August Moon, a man of many names and vocations, dies at age 85

Jeremy M. Lazarus | 7/13/2023, 6 p.m.
One of Richmond’s most colorful figures in entertainment and politics has died.
Mr. Moon

One of Richmond’s most colorful figures in entertainment and politics has died.

August Moon, a dancer, singer, producer and R&B pioneer who also garnered wide attention for his radio and TV talk shows on city politics, succumbed to ill health that had plagued him for years early Wednesday, July 12, 2023 his family said. He was 85.

Named Alexander Randolph when he was born into a poor Richmond family in 1937, Mr. Moon would go on to perform and record under a variety of stage names, “Mr. Wiggles,” “Little Red” and “Dickie Diamond.”

He ultimately adopted — and stuck with — August Moon. He chose the name because it included his birth month, and he likened Moon as something involved with entertainment.

In the music world, he is most associated with “Seven Minutes of Funk” which he co-produced with Richmond performer Tyrone Thomas while managing the interracial Richmond-based group The Whole Darn Family.

The extended song with its distinctive bass line has been recognized as a foundational sampling piece for rap and hip-hop. The online Discogs reports the music’s use in 34 popular pieces, including recordings from the likes of Grandmaster Flash, Wu-Tang Clan, Coolio, Redman, Jay Z, Foxy Brown, Gravediggaz, ThaAlkholiks, Faith Evans, Dru Down, Jodeci and EPMD.

Mr. Moon may have been best known in his hometown for his “Tell It Like It Is” television talk show that ran for more than eight years on Comcast’s public access channel. He interviewed activists, city officials, police and fire chief as well as local and national political figures and popularized locally the saying, “If you don’t stand for something, you’ll fall for anything.”

Everything was grist for his show, and nothing was off the record. “If I smell it, I’m gonna tell it,” said Mr. Moon, who billed himself as the “Mouth of the South.”

“Richmond lost a giant today,” James E. “J.J.” Minor III, president of the Richmond Branch NAACP, wrote in an email to the Free Press.

“August Moon was not afraid to stand up for what’s right, even if it meant standing alone,” Mr. Minor stated, noting that Mr. Moon “started the ‘Stop The Violence’ movement” in the early 1990s when the city had one of the country’s highest murder rates.

“His passion and dedication to everything he did was an inspiration,” Mr. Minor continued. “He will forever be imprinted in our hearts.”

“We viewed our dad as a force, who, when he had a vision, followed through,” said his daughter, Enjoli Moon, who spoke for the family.

“He was a voice for the community and for South Side and the Hull Street corridor,” said Ms. Moon, assistant curator for film and public programs at VCU’s Institute for Contemporary Art. She also is the founder and organizer of Richmond’s Afrikana Film Festival and co-founder of the JXN Project to promote Jackson Ward’s history with her sister, Dr.

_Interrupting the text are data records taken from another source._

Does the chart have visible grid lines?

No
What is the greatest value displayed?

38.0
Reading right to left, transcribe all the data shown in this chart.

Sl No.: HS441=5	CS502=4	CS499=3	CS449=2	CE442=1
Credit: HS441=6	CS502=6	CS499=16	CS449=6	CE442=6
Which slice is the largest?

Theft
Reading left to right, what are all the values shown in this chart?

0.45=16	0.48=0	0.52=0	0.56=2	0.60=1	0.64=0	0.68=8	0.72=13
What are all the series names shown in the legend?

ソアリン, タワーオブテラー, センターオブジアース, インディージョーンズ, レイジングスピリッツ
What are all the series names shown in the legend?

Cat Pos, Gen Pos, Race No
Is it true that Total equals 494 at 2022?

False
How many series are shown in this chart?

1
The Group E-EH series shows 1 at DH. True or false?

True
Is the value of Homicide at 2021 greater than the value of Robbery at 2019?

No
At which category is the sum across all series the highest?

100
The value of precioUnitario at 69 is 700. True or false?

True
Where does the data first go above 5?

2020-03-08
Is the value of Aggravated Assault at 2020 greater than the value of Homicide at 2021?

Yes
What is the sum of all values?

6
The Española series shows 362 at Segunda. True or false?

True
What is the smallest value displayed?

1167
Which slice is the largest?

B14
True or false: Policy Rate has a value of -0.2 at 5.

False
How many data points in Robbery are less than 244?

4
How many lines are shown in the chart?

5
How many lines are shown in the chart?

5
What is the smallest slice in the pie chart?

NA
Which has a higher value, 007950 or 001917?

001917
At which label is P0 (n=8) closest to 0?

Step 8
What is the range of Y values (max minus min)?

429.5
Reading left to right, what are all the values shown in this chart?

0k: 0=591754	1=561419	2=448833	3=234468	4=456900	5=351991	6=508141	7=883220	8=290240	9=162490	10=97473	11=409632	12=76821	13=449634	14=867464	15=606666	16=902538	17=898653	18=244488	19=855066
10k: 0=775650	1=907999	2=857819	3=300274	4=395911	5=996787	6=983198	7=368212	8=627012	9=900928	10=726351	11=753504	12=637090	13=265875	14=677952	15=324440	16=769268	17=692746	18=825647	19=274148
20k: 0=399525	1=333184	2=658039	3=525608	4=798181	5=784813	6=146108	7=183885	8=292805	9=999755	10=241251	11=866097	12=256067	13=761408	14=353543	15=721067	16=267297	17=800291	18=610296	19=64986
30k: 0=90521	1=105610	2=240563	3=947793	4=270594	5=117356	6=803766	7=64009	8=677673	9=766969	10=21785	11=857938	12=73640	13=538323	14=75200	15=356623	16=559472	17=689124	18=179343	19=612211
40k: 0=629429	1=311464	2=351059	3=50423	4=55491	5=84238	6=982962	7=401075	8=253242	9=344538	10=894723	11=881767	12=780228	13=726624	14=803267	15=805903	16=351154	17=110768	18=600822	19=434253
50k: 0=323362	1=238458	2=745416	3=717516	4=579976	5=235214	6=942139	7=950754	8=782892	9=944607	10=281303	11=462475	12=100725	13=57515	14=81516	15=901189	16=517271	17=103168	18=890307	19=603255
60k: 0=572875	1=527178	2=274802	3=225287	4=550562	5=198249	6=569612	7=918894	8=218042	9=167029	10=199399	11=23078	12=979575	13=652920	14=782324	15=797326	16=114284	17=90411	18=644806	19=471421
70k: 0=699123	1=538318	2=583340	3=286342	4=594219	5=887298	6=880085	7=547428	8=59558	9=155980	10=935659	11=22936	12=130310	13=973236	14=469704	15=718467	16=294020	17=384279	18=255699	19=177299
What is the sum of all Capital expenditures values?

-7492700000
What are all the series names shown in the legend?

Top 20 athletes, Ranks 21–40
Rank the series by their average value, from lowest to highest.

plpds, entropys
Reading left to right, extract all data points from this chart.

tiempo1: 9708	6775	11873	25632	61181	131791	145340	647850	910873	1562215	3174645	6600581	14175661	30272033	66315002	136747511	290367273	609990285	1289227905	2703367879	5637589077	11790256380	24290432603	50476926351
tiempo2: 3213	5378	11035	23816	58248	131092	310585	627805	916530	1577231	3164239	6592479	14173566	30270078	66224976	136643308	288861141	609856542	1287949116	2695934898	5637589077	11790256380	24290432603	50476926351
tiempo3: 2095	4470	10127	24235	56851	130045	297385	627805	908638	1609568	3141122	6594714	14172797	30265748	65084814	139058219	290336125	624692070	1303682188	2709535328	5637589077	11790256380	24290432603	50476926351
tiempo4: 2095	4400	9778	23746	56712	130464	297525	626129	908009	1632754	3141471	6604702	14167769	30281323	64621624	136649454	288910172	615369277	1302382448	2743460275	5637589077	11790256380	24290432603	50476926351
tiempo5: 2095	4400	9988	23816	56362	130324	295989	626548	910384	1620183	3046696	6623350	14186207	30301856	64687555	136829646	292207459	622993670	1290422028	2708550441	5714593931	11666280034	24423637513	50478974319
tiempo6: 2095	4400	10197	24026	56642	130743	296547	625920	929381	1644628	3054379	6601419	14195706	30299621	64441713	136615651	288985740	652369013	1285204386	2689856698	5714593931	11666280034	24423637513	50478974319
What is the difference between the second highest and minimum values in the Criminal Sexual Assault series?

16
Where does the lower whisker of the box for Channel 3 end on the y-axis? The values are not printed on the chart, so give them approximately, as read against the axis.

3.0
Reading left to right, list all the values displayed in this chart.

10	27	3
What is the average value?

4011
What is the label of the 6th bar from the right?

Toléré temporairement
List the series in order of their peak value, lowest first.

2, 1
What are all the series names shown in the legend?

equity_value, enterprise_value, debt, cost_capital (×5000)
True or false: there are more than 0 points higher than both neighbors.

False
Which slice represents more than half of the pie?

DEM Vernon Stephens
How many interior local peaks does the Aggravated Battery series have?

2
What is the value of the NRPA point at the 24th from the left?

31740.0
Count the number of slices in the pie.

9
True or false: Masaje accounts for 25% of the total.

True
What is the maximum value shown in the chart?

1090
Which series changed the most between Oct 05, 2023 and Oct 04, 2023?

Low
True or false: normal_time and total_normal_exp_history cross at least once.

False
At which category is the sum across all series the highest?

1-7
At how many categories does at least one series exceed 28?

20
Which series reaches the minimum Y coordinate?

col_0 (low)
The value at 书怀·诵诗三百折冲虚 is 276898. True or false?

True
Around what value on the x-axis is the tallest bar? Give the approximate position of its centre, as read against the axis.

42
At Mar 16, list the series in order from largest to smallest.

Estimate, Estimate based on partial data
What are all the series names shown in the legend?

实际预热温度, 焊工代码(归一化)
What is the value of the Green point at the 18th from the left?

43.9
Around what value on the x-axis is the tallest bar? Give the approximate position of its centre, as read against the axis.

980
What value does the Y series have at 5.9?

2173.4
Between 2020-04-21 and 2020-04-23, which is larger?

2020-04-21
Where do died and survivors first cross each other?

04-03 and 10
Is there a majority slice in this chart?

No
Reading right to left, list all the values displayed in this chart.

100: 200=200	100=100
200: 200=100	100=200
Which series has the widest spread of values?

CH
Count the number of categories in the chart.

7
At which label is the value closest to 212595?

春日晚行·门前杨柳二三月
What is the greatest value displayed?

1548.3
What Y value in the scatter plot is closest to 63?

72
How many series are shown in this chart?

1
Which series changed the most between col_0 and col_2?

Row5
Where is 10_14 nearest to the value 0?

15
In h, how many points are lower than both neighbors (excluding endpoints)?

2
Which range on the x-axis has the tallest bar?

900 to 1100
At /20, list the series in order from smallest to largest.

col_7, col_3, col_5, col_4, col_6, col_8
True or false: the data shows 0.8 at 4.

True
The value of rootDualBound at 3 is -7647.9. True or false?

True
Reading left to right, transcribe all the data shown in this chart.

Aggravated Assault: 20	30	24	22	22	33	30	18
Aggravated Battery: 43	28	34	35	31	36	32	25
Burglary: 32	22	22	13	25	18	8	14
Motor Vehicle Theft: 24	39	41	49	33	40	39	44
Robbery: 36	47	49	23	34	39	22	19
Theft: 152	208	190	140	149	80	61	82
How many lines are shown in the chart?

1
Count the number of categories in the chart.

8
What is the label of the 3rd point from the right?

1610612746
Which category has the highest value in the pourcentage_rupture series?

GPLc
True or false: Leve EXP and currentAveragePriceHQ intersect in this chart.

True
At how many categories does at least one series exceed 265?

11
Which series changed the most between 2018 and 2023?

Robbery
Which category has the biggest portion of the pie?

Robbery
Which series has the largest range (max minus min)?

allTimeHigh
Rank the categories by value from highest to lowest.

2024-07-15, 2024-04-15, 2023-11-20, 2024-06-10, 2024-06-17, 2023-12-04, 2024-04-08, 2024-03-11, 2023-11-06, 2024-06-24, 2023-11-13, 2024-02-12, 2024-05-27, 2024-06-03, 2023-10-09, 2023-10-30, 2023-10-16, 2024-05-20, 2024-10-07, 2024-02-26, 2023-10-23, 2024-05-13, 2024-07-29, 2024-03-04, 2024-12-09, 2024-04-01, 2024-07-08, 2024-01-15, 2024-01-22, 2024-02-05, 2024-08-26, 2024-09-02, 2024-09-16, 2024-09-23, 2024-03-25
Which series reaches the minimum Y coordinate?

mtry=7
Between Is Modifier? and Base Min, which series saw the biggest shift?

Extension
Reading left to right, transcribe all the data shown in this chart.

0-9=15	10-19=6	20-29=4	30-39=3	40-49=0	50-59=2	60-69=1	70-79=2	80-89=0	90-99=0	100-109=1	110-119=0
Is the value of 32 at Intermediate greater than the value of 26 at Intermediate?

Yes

Sesha Joi Moon. Dr. Moon is the director of the Office of Diversity and Inclusion with the U.S. House of Representatives.

“We are thankful to have had his example and for being given his spirit,” Ms. Moon said. “We learned from him through his triumphs and through his challenges. He was amazing, though imperfect, and brought everything to the table with love.”

Born during The Great Depression, Mr. Moon grew up in what others described as a two-room shack at Fourth and Maury streets, also known then as Blackwell Bottom.

He dropped out of school, served in the Navy and then found his entertainment calling after returning to Richmond.

As described in a Richmond Magazine article, he became a protégé of Richmond’s pioneering black DJ Allen Knight after repeatedly winning talent shows that Mr. Knight staged at the Hippodrome Theater.

Mr. Knight was able to arrange for “Little Red” to sing and dance on package tours with entertainers such as Ruth Brown, Chuck Berry and Fats Domino. He landed in New Jersey where he appeared in local venues near New York.

Self-taught, Mr. Moon also learned about music production and recording, and would release at least 18 albums on his own labels under his preferred stage name, Mr. Wiggles, as well as recordings for others.